Erzincan Binali Yıldırım Üniversitesi Tıp Fakültesi öğrencileri ve sağlık çalışanları “Zulme ve Soykırıma Dur Demek İçin Hekimlerden Sessiz Yürüyüş” gerçekleştirdi.
Erzincan Binali Yıldırım Üniversitesi tıp fakültesi dördüncü sınıf öğrencisi olan Melihcan zulme, teröre, katliamlara karşı tüm vicdan sahibi insanları sessiz yürüyüşe davet etti.
Melihcan Şu ifadelere yer verdi,” Sessiz yürüyüşümüzün Erzincan sorumlusuyum, yaklaşık bir yıldır devam ediyor sessiz yürüyüşümüz.
Sessiz yürüyüşümüz Erzincan'la birlikte Türkiye'nin seksen bir ilinde yapılmakta. Sessiz yürüyüş yapmaktaki amacımız zulme, teröre, katliamlara karşı milletçe hep beraber birlikte olduğumuzu göstermek biz hekimler sağlık çalışanları ve tüm vicdan sahibi halkımız olarak zulüm bitene kadar her hafta sessiz yürüyüşümüzü yapmakta kararlıyız. Buradan tüm vicdan sahibi insanları yürüyüşümüze davet ediyorum dedi”.
Sessiz Yürüyüş’ programı kapsamında bu hafta 02.Kasım 2024 Cumartesi günü Erzincan’da Saat Kulesi önünde toplanan çok sayıda sağlık çalışanı ve Tıp Fakültesi öğrencileri Cumhuriyet Meydanına kadar slogan atmadan yürüdü.
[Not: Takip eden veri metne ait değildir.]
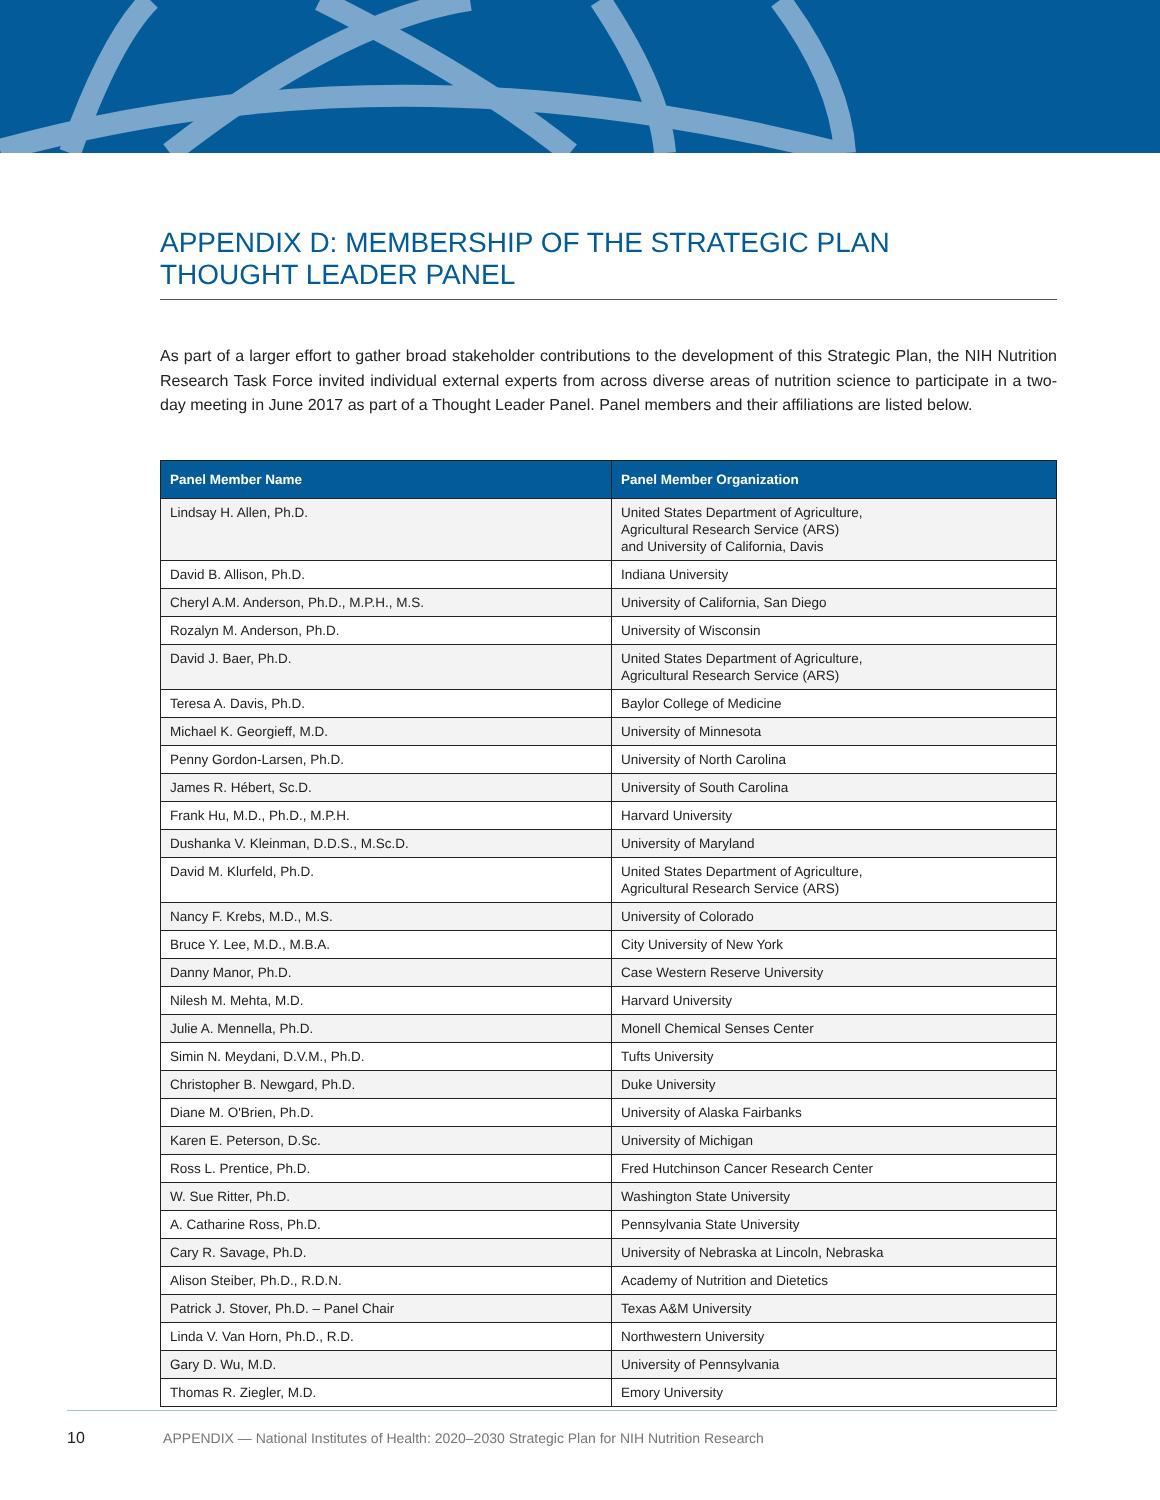APPENDIX D: MEMBERSHIP OF THE STRATEGIC PLAN
THOUGHT LEADER PANEL
As part of a larger effort to gather broad stakeholder contributions to the development of this Strategic Plan, the NIH Nutrition Research Task Force invited individual external experts from across diverse areas of nutrition science to participate in a two-day meeting in June 2017 as part of a Thought Leader Panel. Panel members and their affiliations are listed below.
| Panel Member Name | Panel Member Organization |
| --- | --- |
| Lindsay H. Allen, Ph.D. | United States Department of Agriculture, Agricultural Research Service (ARS) and University of California, Davis |
| David B. Allison, Ph.D. | Indiana University |
| Cheryl A.M. Anderson, Ph.D., M.P.H., M.S. | University of California, San Diego |
| Rozalyn M. Anderson, Ph.D. | University of Wisconsin |
| David J. Baer, Ph.D. | United States Department of Agriculture, Agricultural Research Service (ARS) |
| Teresa A. Davis, Ph.D. | Baylor College of Medicine |
| Michael K. Georgieff, M.D. | University of Minnesota |
| Penny Gordon-Larsen, Ph.D. | University of North Carolina |
| James R. Hébert, Sc.D. | University of South Carolina |
| Frank Hu, M.D., Ph.D., M.P.H. | Harvard University |
| Dushanka V. Kleinman, D.D.S., M.Sc.D. | University of Maryland |
| David M. Klurfeld, Ph.D. | United States Department of Agriculture, Agricultural Research Service (ARS) |
| Nancy F. Krebs, M.D., M.S. | University of Colorado |
| Bruce Y. Lee, M.D., M.B.A. | City University of New York |
| Danny Manor, Ph.D. | Case Western Reserve University |
| Nilesh M. Mehta, M.D. | Harvard University |
| Julie A. Mennella, Ph.D. | Monell Chemical Senses Center |
| Simin N. Meydani, D.V.M., Ph.D. | Tufts University |
| Christopher B. Newgard, Ph.D. | Duke University |
| Diane M. O'Brien, Ph.D. | University of Alaska Fairbanks |
| Karen E. Peterson, D.Sc. | University of Michigan |
| Ross L. Prentice, Ph.D. | Fred Hutchinson Cancer Research Center |
| W. Sue Ritter, Ph.D. | Washington State University |
| A. Catharine Ross, Ph.D. | Pennsylvania State University |
| Cary R. Savage, Ph.D. | University of Nebraska at Lincoln, Nebraska |
| Alison Steiber, Ph.D., R.D.N. | Academy of Nutrition and Dietetics |
| Patrick J. Stover, Ph.D. – Panel Chair | Texas A&M University |
| Linda V. Van Horn, Ph.D., R.D. | Northwestern University |
| Gary D. Wu, M.D. | University of Pennsylvania |
| Thomas R. Ziegler, M.D. | Emory University |
10 APPENDIX — National Institutes of Health: 2020–2030 Strategic Plan for NIH Nutrition Research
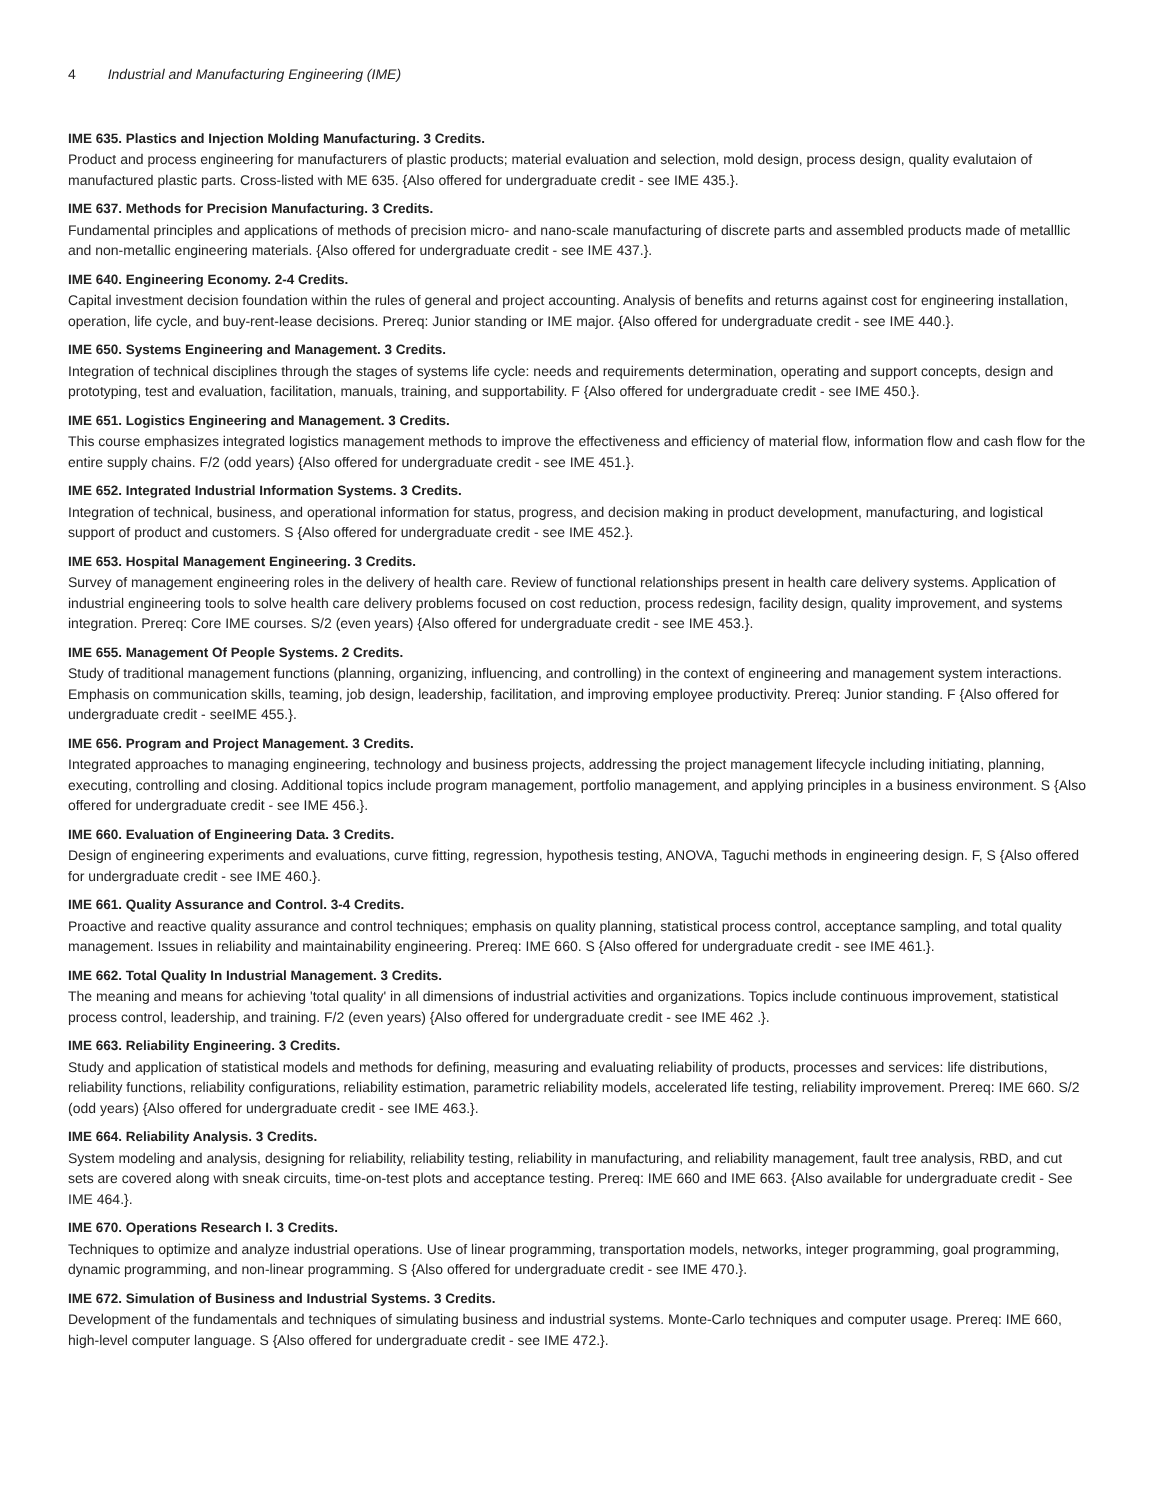4 Industrial and Manufacturing Engineering (IME)
IME 635. Plastics and Injection Molding Manufacturing. 3 Credits.
Product and process engineering for manufacturers of plastic products; material evaluation and selection, mold design, process design, quality evalutaion of manufactured plastic parts. Cross-listed with ME 635. {Also offered for undergraduate credit - see IME 435.}.
IME 637. Methods for Precision Manufacturing. 3 Credits.
Fundamental principles and applications of methods of precision micro- and nano-scale manufacturing of discrete parts and assembled products made of metalllic and non-metallic engineering materials. {Also offered for undergraduate credit - see IME 437.}.
IME 640. Engineering Economy. 2-4 Credits.
Capital investment decision foundation within the rules of general and project accounting. Analysis of benefits and returns against cost for engineering installation, operation, life cycle, and buy-rent-lease decisions. Prereq: Junior standing or IME major. {Also offered for undergraduate credit - see IME 440.}.
IME 650. Systems Engineering and Management. 3 Credits.
Integration of technical disciplines through the stages of systems life cycle: needs and requirements determination, operating and support concepts, design and prototyping, test and evaluation, facilitation, manuals, training, and supportability. F {Also offered for undergraduate credit - see IME 450.}.
IME 651. Logistics Engineering and Management. 3 Credits.
This course emphasizes integrated logistics management methods to improve the effectiveness and efficiency of material flow, information flow and cash flow for the entire supply chains. F/2 (odd years) {Also offered for undergraduate credit - see IME 451.}.
IME 652. Integrated Industrial Information Systems. 3 Credits.
Integration of technical, business, and operational information for status, progress, and decision making in product development, manufacturing, and logistical support of product and customers. S {Also offered for undergraduate credit - see IME 452.}.
IME 653. Hospital Management Engineering. 3 Credits.
Survey of management engineering roles in the delivery of health care. Review of functional relationships present in health care delivery systems. Application of industrial engineering tools to solve health care delivery problems focused on cost reduction, process redesign, facility design, quality improvement, and systems integration. Prereq: Core IME courses. S/2 (even years) {Also offered for undergraduate credit - see IME 453.}.
IME 655. Management Of People Systems. 2 Credits.
Study of traditional management functions (planning, organizing, influencing, and controlling) in the context of engineering and management system interactions. Emphasis on communication skills, teaming, job design, leadership, facilitation, and improving employee productivity. Prereq: Junior standing. F {Also offered for undergraduate credit - seeIME 455.}.
IME 656. Program and Project Management. 3 Credits.
Integrated approaches to managing engineering, technology and business projects, addressing the project management lifecycle including initiating, planning, executing, controlling and closing. Additional topics include program management, portfolio management, and applying principles in a business environment. S {Also offered for undergraduate credit - see IME 456.}.
IME 660. Evaluation of Engineering Data. 3 Credits.
Design of engineering experiments and evaluations, curve fitting, regression, hypothesis testing, ANOVA, Taguchi methods in engineering design. F, S {Also offered for undergraduate credit - see IME 460.}.
IME 661. Quality Assurance and Control. 3-4 Credits.
Proactive and reactive quality assurance and control techniques; emphasis on quality planning, statistical process control, acceptance sampling, and total quality management. Issues in reliability and maintainability engineering. Prereq: IME 660. S {Also offered for undergraduate credit - see IME 461.}.
IME 662. Total Quality In Industrial Management. 3 Credits.
The meaning and means for achieving 'total quality' in all dimensions of industrial activities and organizations. Topics include continuous improvement, statistical process control, leadership, and training. F/2 (even years) {Also offered for undergraduate credit - see IME 462 .}.
IME 663. Reliability Engineering. 3 Credits.
Study and application of statistical models and methods for defining, measuring and evaluating reliability of products, processes and services: life distributions, reliability functions, reliability configurations, reliability estimation, parametric reliability models, accelerated life testing, reliability improvement. Prereq: IME 660. S/2 (odd years) {Also offered for undergraduate credit - see IME 463.}.
IME 664. Reliability Analysis. 3 Credits.
System modeling and analysis, designing for reliability, reliability testing, reliability in manufacturing, and reliability management, fault tree analysis, RBD, and cut sets are covered along with sneak circuits, time-on-test plots and acceptance testing. Prereq: IME 660 and IME 663. {Also available for undergraduate credit - See IME 464.}.
IME 670. Operations Research I. 3 Credits.
Techniques to optimize and analyze industrial operations. Use of linear programming, transportation models, networks, integer programming, goal programming, dynamic programming, and non-linear programming. S {Also offered for undergraduate credit - see IME 470.}.
IME 672. Simulation of Business and Industrial Systems. 3 Credits.
Development of the fundamentals and techniques of simulating business and industrial systems. Monte-Carlo techniques and computer usage. Prereq: IME 660, high-level computer language. S {Also offered for undergraduate credit - see IME 472.}.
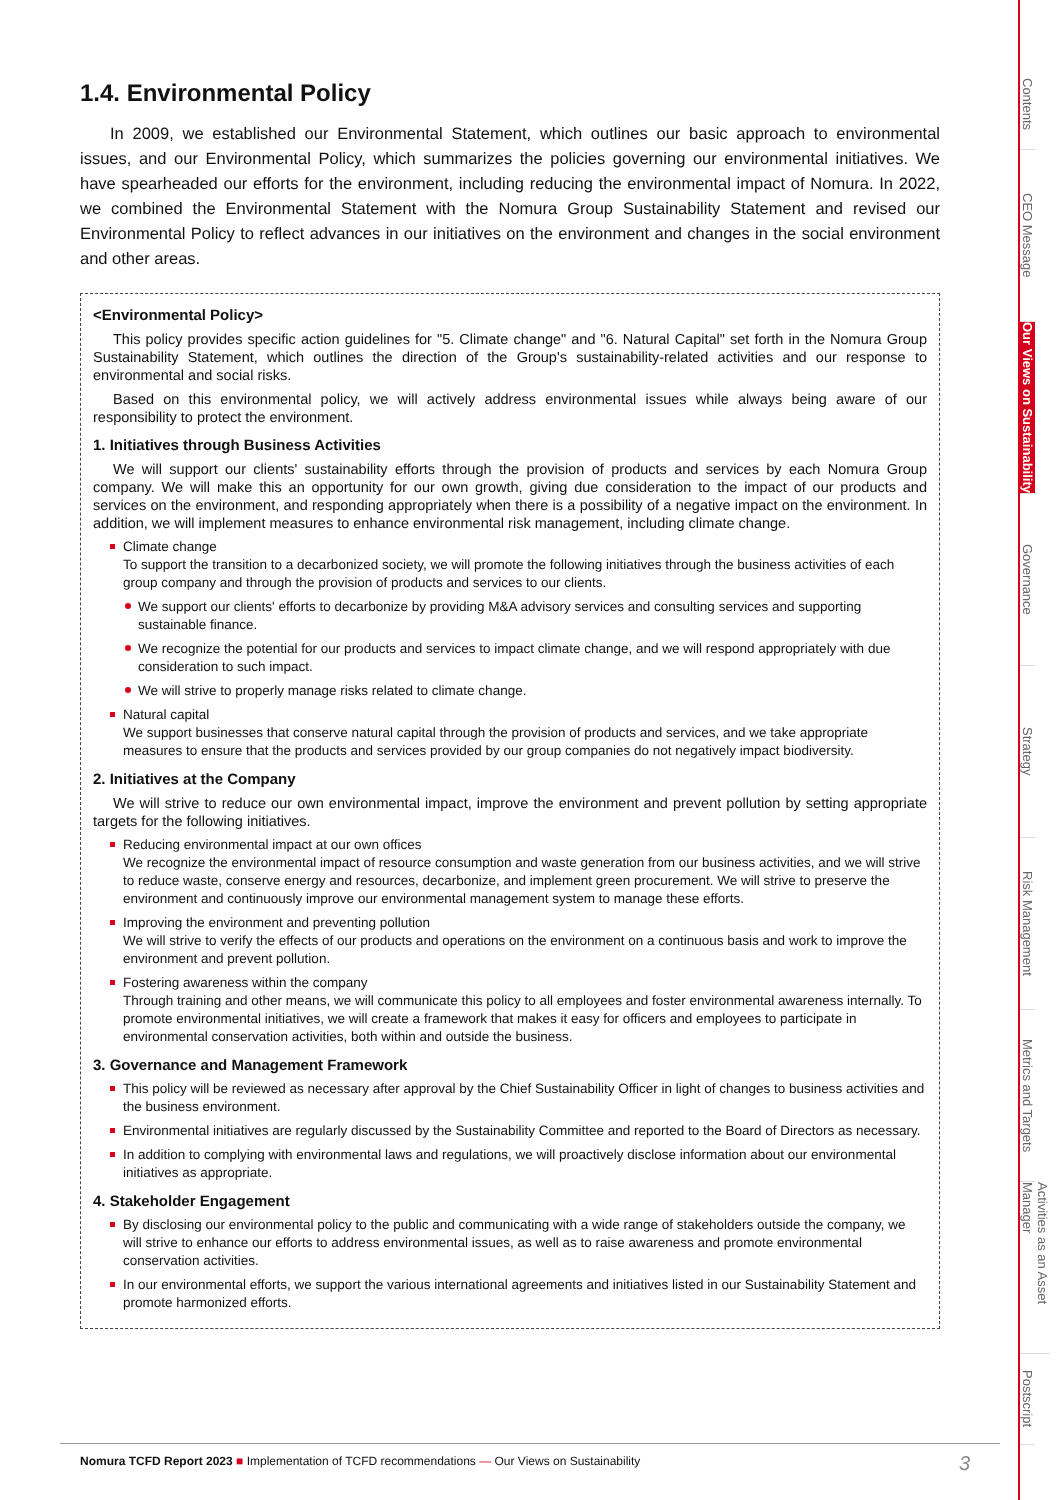1.4. Environmental Policy
In 2009, we established our Environmental Statement, which outlines our basic approach to environmental issues, and our Environmental Policy, which summarizes the policies governing our environmental initiatives. We have spearheaded our efforts for the environment, including reducing the environmental impact of Nomura. In 2022, we combined the Environmental Statement with the Nomura Group Sustainability Statement and revised our Environmental Policy to reflect advances in our initiatives on the environment and changes in the social environment and other areas.
<Environmental Policy>
This policy provides specific action guidelines for "5. Climate change" and "6. Natural Capital" set forth in the Nomura Group Sustainability Statement, which outlines the direction of the Group's sustainability-related activities and our response to environmental and social risks.
Based on this environmental policy, we will actively address environmental issues while always being aware of our responsibility to protect the environment.
1. Initiatives through Business Activities
We will support our clients' sustainability efforts through the provision of products and services by each Nomura Group company. We will make this an opportunity for our own growth, giving due consideration to the impact of our products and services on the environment, and responding appropriately when there is a possibility of a negative impact on the environment. In addition, we will implement measures to enhance environmental risk management, including climate change.
Climate change
To support the transition to a decarbonized society, we will promote the following initiatives through the business activities of each group company and through the provision of products and services to our clients.
We support our clients' efforts to decarbonize by providing M&A advisory services and consulting services and supporting sustainable finance.
We recognize the potential for our products and services to impact climate change, and we will respond appropriately with due consideration to such impact.
We will strive to properly manage risks related to climate change.
Natural capital
We support businesses that conserve natural capital through the provision of products and services, and we take appropriate measures to ensure that the products and services provided by our group companies do not negatively impact biodiversity.
2. Initiatives at the Company
We will strive to reduce our own environmental impact, improve the environment and prevent pollution by setting appropriate targets for the following initiatives.
Reducing environmental impact at our own offices
We recognize the environmental impact of resource consumption and waste generation from our business activities, and we will strive to reduce waste, conserve energy and resources, decarbonize, and implement green procurement. We will strive to preserve the environment and continuously improve our environmental management system to manage these efforts.
Improving the environment and preventing pollution
We will strive to verify the effects of our products and operations on the environment on a continuous basis and work to improve the environment and prevent pollution.
Fostering awareness within the company
Through training and other means, we will communicate this policy to all employees and foster environmental awareness internally. To promote environmental initiatives, we will create a framework that makes it easy for officers and employees to participate in environmental conservation activities, both within and outside the business.
3. Governance and Management Framework
This policy will be reviewed as necessary after approval by the Chief Sustainability Officer in light of changes to business activities and the business environment.
Environmental initiatives are regularly discussed by the Sustainability Committee and reported to the Board of Directors as necessary.
In addition to complying with environmental laws and regulations, we will proactively disclose information about our environmental initiatives as appropriate.
4. Stakeholder Engagement
By disclosing our environmental policy to the public and communicating with a wide range of stakeholders outside the company, we will strive to enhance our efforts to address environmental issues, as well as to raise awareness and promote environmental conservation activities.
In our environmental efforts, we support the various international agreements and initiatives listed in our Sustainability Statement and promote harmonized efforts.
Nomura TCFD Report 2023 ■ Implementation of TCFD recommendations — Our Views on Sustainability 3
Contents
CEO Message
Our Views on Sustainability
Governance
Strategy
Risk Management
Metrics and Targets
Activities as an Asset Manager
Postscript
Cumhuriyet meydanda şu açıklamalar da bulunuldu,” Selam olsun canlarıyla, kanlarıyla vatanlarında kalmanın bedelini ödeyen izzetli Gazze Halkına…
Selam olsun öldürülmek pahasına mesleklerinden vazgeçmeyen Gazze’nin şeref ve haysiyet timsali hekim ve sağlık çalışanlarına…
Selam olsun zulme karşı elinden ve dilinden geleni esirgemeyen, kararlılıkla protestolara ve boykota devam eden vicdanlı insanlara…
Sessiz Yürüyüşümüzün 51. Haftasında ilk yürüyüşümüzden nerdeyse tam 1 yıl sonra biz yine yeniden buradayız.Biz en hayırlı işin az da olsa devamlı olan olduğuna inanarak, 51 haftadır yılmadan hatırlamaya ve hatırlatmaya çalışıyoruz. Tüm dünya devletleri kör ve sağır rolünde zulmü seyretse de bizler kalbimizle, vicdanımızla izzetli Gazze halkının yanında olduğumuzu gösterdik, göstermeye devam edeceğiz.
Soykırımcı ve lanetli zümre siyonistlerin 400 güne yakındır 50 bine yakın insanı katlettiği Gazze yetmezmiş gibi Lübnanın güneyine başlattığı saldırılarda 850 bine yakın insan evinden oldu. Artık ölü ve yaralı sayılarının, yıkılan şehirlerin, travmatize olmuş toplulukların bu azgın azınlık ve destekleyicileri için hiçbir şey ifade etmediği net bir şekilde anlaşılmış oldu. Azgın köpek gibi etrafına saldıran bu mezmum yapının tasmasını elinde bulunduran güçlerin de maskesi düştü ve tüm dünyadan halklar güçleri yettiğince zalime zulmünü haykırmaya başladı.
İçimizde damla damla biriktirdiğimiz ve sel olup zalim güçleri perişan edecek soylu öfkemizle Gazze için elimizden ne geliyorsa yapacak, duayı ve boykotu hayat biçimi haline getirecek ve nesiller boyu aktarılacak bir bilinçle mücadele edeceğiz.
Bu minvalde buradan yöneticilerimize sesleniyoruz:
Türkiye üzerinden terörist İsrail'e giden ticari gemilere ve petrol akışına izin verilmemesini talep ediyoruz.
Hastanelerimizde zulme gizli ya da açıktan destek veren hiçbir firmanın ilaçlarını istemiyoruz.
Herhangi bir şekilde zulme açık veya gizli verilen bir desteğin o kişi için yeterli bir vebal olduğuna inanıyoruz.
Şuna emin olun ki, bu taleplerin yerine getirilmesi için ödeyeceğiniz her türlü bedele bizler hekim ve sağlık çalışanları olarak ve bu davaya gönül vermiş tüm hak erleri olarak bedenimiz ve ruhumuzla ortak olmaya hazırız.
Dünyadaki en özgür kara parçası olan Gazze’ye ve onun hür insanlarına selam olsun.”ifadelerine yer verildi.